Third, do not neglect manners and etiquette. Henry James mocked them by saying that, “There are bad manners everywhere but an aristocracy is bad manners organized,” but they nevertheless matter a great deal. The contemporary French philosopher André Comte-Sponville described manners as the beginnings of morality. They were the beginnings because they were what we did before we knew why we did it. The Earl of Shaftesbury, who occupies a place behind the desk in my office, claimed that, “Politeness may be defined a dexterous management of our words and actions, whereby we make other people have better opinion of us and themselves.” It is that last part that is most important and that is most easily forgotten: by behaving well, we serve as an inducement for others to behave better as well. We grow as a result of these practices, and as a result, they are not mere affectation. To combine the last point and the present one, notice people and treat them with consideration…even when they do not deserve it. In doing so, you may improve them, but you will most certainly improve yourselves. 

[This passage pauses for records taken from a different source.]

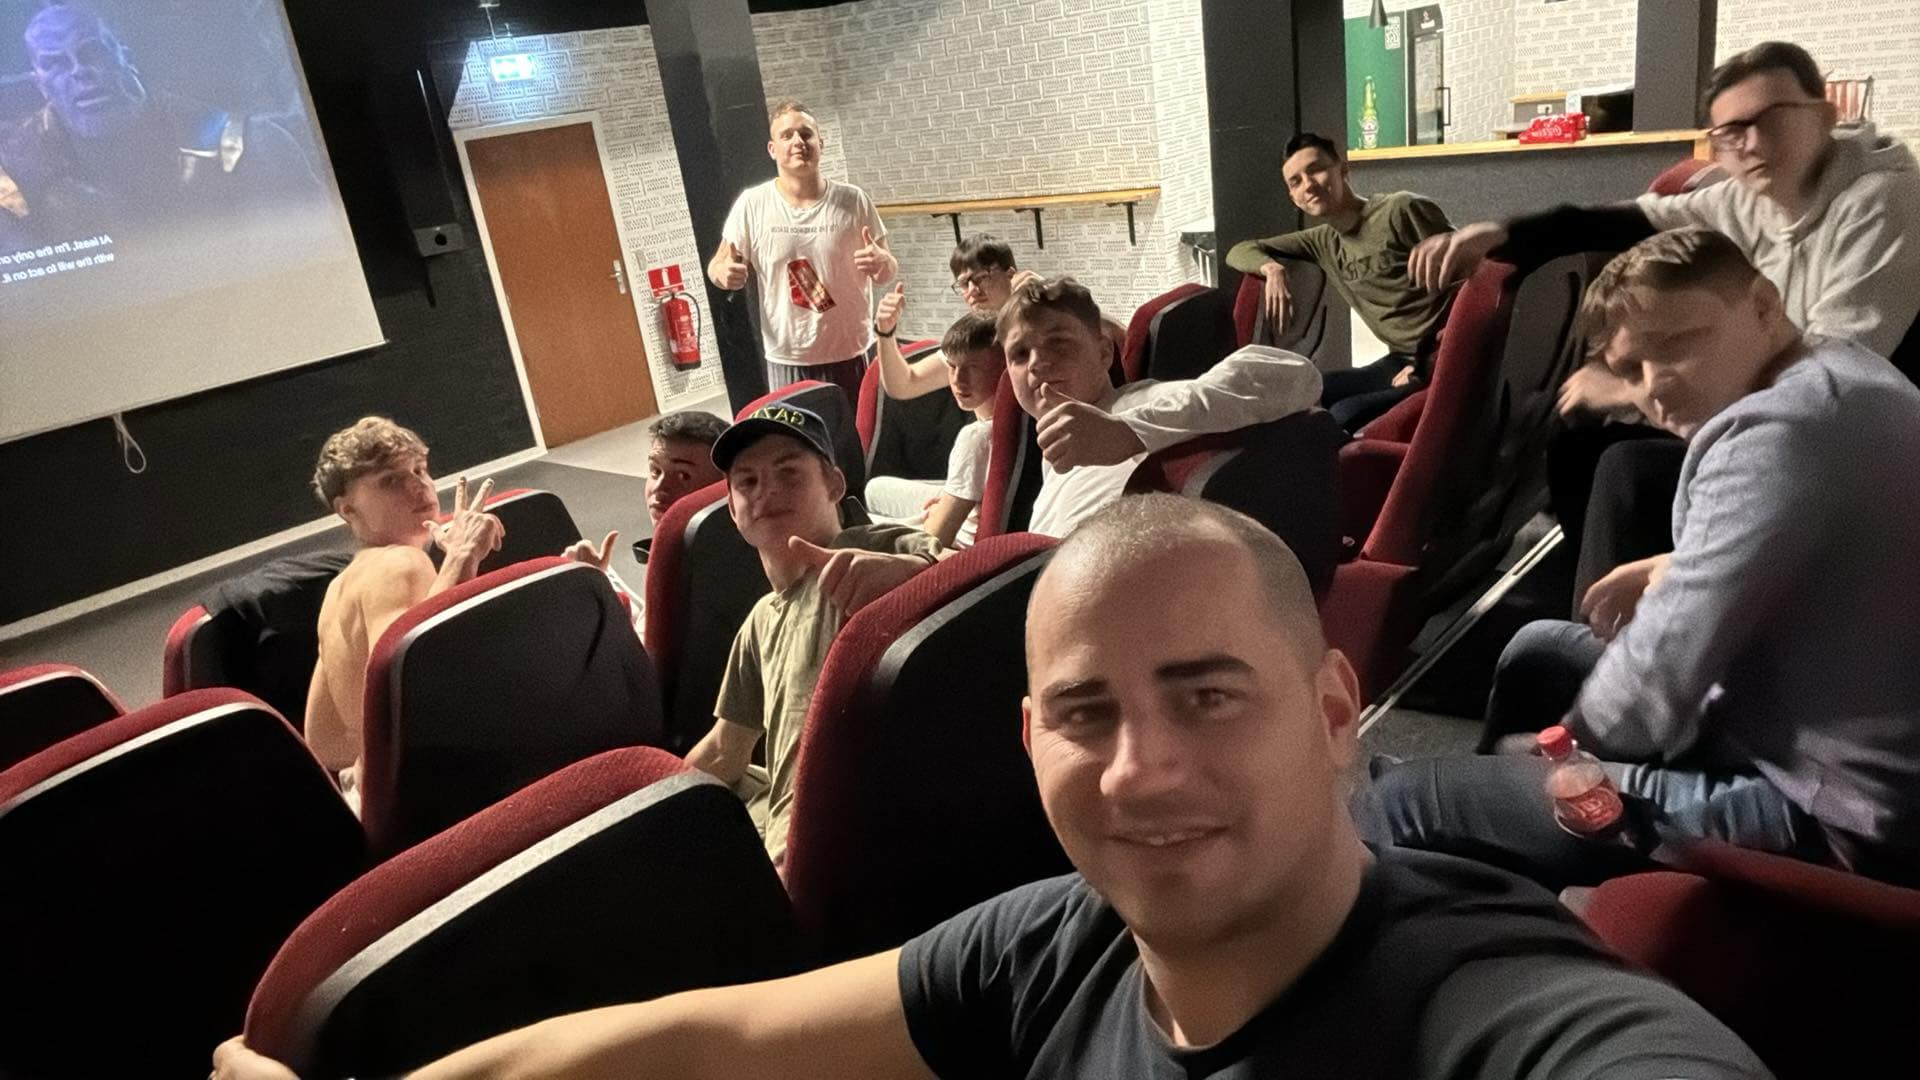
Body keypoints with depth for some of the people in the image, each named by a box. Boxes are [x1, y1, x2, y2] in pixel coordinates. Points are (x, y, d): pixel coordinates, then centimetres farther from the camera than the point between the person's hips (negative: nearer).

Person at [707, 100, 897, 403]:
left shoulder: (854, 201, -3)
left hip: (852, 357, 1)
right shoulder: (752, 204, -5)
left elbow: (888, 270, 5)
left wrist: (882, 263, -20)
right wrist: (724, 272, -22)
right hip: (787, 362, 0)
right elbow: (718, 265, 3)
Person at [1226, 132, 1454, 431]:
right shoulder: (1324, 242, 13)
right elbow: (1240, 251, 19)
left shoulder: (1402, 210, -8)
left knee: (1344, 416, -27)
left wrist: (1433, 360, -16)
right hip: (1400, 361, 7)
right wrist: (1273, 268, -4)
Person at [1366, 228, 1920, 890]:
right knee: (1539, 651, 25)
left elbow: (1663, 678, -25)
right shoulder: (1841, 373, 9)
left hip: (1828, 814, -11)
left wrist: (1568, 741, -5)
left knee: (1404, 804, -11)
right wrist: (1683, 570, 8)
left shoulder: (1775, 429, -24)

Finally, if ever there were an age for courage, this is it. Not because our age demands greater courage, but because it is more easily forgotten. Never has cowardice been so commonplace and so easily forgivable. In Baldesar Castiglione’s First Book of the Courtier, he writes that,

For men demonstrate their courage far more often in little things than in great. Very often in the face of appalling danger but where there are numerous witnesses one will find those who, though ready to drop dead with fear, driven on by shame or the presence of others, will press forward with their eyes closed, and do their duty; and only God knows how. But in things of trifling importance, when they believe they can avoid danger without its being noticed, they are only too willing to play for safety.

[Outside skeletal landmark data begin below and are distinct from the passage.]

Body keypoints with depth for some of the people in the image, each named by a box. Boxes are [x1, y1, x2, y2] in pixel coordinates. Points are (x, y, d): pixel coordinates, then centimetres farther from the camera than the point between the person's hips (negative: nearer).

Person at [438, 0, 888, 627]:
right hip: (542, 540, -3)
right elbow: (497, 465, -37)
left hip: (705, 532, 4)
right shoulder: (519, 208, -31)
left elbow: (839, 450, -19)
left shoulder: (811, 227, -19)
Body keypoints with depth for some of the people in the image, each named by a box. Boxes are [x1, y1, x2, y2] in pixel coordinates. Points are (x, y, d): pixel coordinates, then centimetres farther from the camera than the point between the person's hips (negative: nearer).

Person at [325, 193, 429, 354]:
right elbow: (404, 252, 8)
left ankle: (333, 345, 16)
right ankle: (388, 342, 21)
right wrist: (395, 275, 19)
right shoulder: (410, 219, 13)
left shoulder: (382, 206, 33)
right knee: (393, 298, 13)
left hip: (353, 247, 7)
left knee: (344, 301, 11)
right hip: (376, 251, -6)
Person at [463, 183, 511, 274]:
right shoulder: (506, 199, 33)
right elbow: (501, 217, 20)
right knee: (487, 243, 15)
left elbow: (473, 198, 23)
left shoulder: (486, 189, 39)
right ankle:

I am certain that this is true: what we become accustomed to doing in easy moments when the stakes are minimal, we carry over into those when they are high. We do not, as the former SEAL and Rhodes Scholar Eric Greitens put it, suddenly discover courage in the moment we need it. We have it because we have, as Aristotle described it, become habituated to practicing it. Practice courage in trifling matters and you will have it, not “God knows how” as Castiglione described it, in the more momentous events, but because you have habituated yourselves to it.

You have all come through an intellectual gauntlet. If we have done our work rightly, you have been supported and challenged. More to the point, you will not have all experienced the same journey. Though it has its commonalities, it is also highly individuated. It is my sincerest hope that you will go forward with good cheer, attention, compassion, consideration, and courage, and engage with the world with all the talent and earnestness that you can, and that you become a boon to yourselves and your fellows along the way.

Please congratulate the Class of 2019.